Sans être une pratique coulée dans le béton, l’inauguration d’un local électoral représente souvent l’occasion, pour les candidats, de dévoiler quelques priorités si la population leur fait confiance le jour du vote. Cette coutume leur permet également de faire connaître l’endroit où des militants accueilleront les électeurs en quête d’information.

Les libéraux de Laviolette - Saint-Maurice ont procédé à ce lancement le 30 août en fin de journée. Selon M. Giguère, une centaine de personnes se sont déplacées à l’ancien restaurant Le Mémento. Les journalistes n’avaient toutefois pas été convoqués pour cette activité.

«Nous avions invité nos membres, des bénévoles pour l’ouverture du local», commente M. Giguère. «On aurait dû (inviter les médias), mais ça n’a pas été fait. Ce n’était pas volontaire.

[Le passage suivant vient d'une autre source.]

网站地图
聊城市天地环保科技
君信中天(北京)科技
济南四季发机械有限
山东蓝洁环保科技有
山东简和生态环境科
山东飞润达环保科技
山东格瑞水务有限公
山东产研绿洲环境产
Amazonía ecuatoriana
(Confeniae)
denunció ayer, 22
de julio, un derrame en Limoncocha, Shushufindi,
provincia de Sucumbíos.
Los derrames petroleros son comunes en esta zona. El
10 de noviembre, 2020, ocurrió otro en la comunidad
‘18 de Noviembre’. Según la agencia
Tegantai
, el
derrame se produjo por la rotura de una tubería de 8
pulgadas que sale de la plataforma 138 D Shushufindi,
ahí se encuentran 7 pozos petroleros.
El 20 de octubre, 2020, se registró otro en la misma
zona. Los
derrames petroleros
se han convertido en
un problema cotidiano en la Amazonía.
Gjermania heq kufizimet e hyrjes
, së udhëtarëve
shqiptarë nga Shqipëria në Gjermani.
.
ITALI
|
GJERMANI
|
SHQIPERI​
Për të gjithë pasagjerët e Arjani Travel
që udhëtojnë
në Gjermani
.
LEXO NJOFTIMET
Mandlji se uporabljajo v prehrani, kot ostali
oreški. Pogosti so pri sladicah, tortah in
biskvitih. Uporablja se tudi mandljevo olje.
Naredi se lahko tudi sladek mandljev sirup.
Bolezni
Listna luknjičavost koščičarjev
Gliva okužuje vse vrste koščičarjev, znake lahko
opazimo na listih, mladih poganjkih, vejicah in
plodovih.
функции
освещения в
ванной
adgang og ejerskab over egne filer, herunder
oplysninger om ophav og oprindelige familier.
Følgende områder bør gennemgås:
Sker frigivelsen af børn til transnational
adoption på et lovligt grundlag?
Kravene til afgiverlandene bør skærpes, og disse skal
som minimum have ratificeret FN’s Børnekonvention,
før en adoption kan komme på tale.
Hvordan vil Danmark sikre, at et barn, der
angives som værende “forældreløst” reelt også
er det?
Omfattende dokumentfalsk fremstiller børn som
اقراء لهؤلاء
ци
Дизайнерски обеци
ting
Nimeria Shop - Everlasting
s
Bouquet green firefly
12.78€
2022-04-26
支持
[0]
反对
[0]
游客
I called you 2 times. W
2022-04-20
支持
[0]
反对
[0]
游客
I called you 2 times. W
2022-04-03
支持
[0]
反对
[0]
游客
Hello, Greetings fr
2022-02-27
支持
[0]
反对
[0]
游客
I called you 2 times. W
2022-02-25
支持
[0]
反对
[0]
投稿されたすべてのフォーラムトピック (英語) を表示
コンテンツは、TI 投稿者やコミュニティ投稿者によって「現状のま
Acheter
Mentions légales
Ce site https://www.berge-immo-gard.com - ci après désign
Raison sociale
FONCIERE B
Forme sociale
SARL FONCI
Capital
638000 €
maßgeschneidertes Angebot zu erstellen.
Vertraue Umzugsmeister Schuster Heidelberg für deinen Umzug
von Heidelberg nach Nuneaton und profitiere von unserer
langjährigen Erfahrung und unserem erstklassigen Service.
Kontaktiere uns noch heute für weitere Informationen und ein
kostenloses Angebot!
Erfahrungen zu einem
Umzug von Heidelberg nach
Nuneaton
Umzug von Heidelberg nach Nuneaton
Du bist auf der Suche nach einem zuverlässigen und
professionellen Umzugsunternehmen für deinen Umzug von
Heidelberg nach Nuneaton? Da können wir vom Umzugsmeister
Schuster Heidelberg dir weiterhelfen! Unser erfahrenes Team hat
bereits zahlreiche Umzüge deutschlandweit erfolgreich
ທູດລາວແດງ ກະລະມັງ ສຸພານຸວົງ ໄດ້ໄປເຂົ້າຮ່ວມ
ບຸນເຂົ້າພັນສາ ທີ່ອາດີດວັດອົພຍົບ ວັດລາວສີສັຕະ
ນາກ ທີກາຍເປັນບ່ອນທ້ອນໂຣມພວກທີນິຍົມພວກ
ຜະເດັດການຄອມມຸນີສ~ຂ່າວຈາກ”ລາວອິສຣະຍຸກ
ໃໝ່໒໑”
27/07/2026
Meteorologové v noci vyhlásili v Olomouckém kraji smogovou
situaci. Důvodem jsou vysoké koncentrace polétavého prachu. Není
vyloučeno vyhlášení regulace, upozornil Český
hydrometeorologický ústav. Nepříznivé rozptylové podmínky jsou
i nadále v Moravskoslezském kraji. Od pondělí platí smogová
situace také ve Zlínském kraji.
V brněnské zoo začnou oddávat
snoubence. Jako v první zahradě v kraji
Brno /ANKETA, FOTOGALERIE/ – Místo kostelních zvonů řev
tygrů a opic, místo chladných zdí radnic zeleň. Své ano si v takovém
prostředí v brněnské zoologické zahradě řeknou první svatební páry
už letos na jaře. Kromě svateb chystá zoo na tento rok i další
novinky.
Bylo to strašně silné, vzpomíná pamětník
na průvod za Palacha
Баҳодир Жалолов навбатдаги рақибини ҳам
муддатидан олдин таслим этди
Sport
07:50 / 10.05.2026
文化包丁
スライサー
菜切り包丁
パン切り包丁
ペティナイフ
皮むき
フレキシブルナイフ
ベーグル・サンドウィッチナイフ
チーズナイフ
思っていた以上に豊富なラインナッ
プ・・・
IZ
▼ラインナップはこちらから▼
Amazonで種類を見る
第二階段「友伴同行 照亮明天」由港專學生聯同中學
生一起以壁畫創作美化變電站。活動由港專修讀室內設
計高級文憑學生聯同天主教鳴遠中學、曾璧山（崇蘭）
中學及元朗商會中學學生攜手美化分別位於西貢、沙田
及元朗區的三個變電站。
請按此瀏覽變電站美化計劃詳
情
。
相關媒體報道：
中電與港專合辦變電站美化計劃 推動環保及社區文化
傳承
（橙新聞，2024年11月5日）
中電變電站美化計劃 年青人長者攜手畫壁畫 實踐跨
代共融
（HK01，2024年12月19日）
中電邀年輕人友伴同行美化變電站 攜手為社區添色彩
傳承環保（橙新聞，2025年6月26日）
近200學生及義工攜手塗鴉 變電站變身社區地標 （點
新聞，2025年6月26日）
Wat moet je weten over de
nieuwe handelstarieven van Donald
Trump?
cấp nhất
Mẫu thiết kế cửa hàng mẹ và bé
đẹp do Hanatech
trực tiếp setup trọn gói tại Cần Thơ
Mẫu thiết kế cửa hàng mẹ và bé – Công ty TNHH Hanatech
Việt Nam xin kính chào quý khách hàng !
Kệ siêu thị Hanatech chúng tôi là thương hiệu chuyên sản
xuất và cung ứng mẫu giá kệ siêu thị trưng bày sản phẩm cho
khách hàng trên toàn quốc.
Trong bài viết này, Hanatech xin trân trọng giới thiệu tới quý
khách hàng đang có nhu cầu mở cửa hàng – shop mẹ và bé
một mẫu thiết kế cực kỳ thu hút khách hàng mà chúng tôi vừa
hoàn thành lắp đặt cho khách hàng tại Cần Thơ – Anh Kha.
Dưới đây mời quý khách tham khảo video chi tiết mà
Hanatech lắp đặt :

Il y a beaucoup de gens à recruter; ça va à la vitesse grand V. Le soir de l’inauguration, on s’est aperçu qu’on n’avait pas invité les journalistes!»

En plus du local principal, l’équipe du député sortant peut accueillir les gens à deux autres endroits, dans le secteur Grand-Mère et à La Tuque.

Priorités
S’il est élu le 1er octobre, M. Giguère s’engage à poursuivre les démarches pour offrir un service de dialyse dans le secteur Grand-Mère. Une initiative récente inspirée de commentaires entendus dans cette partie de Shawinigan et dans la MRC de Mékinac.

«J’ai été interpellé par des patients et j’ai mandaté l’un d’eux de me trouver le nombre de personnes qui suivent ces traitements à Trois-Rivières qui viennent de Shawinigan et de Mékinac. Le monsieur m’est revenu avec 36 ou 37 noms, avec des numéros de téléphone.»

En août, lors d’une rencontre avec le président - directeur général du Centre intégré universitaire de santé et de services sociaux de la Mauricie et du Centre-du-Québec, Martin Beaumont, le député libéral lui a demandé combien fallait-il de bénéficiaires du service de dialyse pour l’offrir sur un territoire.

«Il m’a dit 25 ou 30», sourit M. Giguère. «J’ai sorti ma liste! Je pense donc que c’est quelque chose de réalisable et je veux amener ce service dans le secteur Grand-Mère, pour toucher aussi les gens de Mékinac.»

Rappelons que la députée sortante de Laviolette, Julie Boulet, a réussi à créer ce service à La Tuque au cours du dernier mandat, après plusieurs années d’attente.

Parmi ses autres priorités, M. Giguère veut développer un service d’accompagnement et de formation pour combler le manque de main-d’œuvre. Il rappelle que la recherche d’employés qualifiés ne passe pas uniquement par l’immigration, mais également vers un soutien encore plus étroit envers les personnes aptes au travail qui peinent à intégrer le marché.

«Il y a beaucoup d’accompa- gnement individuel à faire, mais il manque d’argent», reconnaît-il. Même préoccupation envers les organismes communautaires, dont les besoins ne font que s’accentuer, observe-t-il.

Bien qu’il souhaite la réalisation du dragage du bassin de la rivière Grand-Mère le plus rapidement possible, M. Giguère désire également que les personnes à mobilité réduite puissent avoir un accès plus facile au parc. Il croit pouvoir trouver des programmes qui supporteraient ces aménagements.

Enfin, M. Giguère appuie les paramédics de La Tuque dans leur combat pour éliminer les horaires de faction. «Bien sûr, des horaires à l’heure, c’est plus dispendieux», souligne-t-il. «Mais la sécurité des gens, pour moi, ça n’a pas de prix. Surtout sur un immense territoire comme celui-là.»

Au nord du comté, le projet de bioraffinerie de La Tuque retient aussi l’attention du député sortant. «J’ai les 500 emplois en tête», mentionne-t-il. «On doit préparer le terrain pour les combler le plus possible avec des gens de la région. Il faut prévoir quels seront les postes. Peut-on donner immédiatement la formation pour les citoyens de La Tuque et les communautés autochtones?»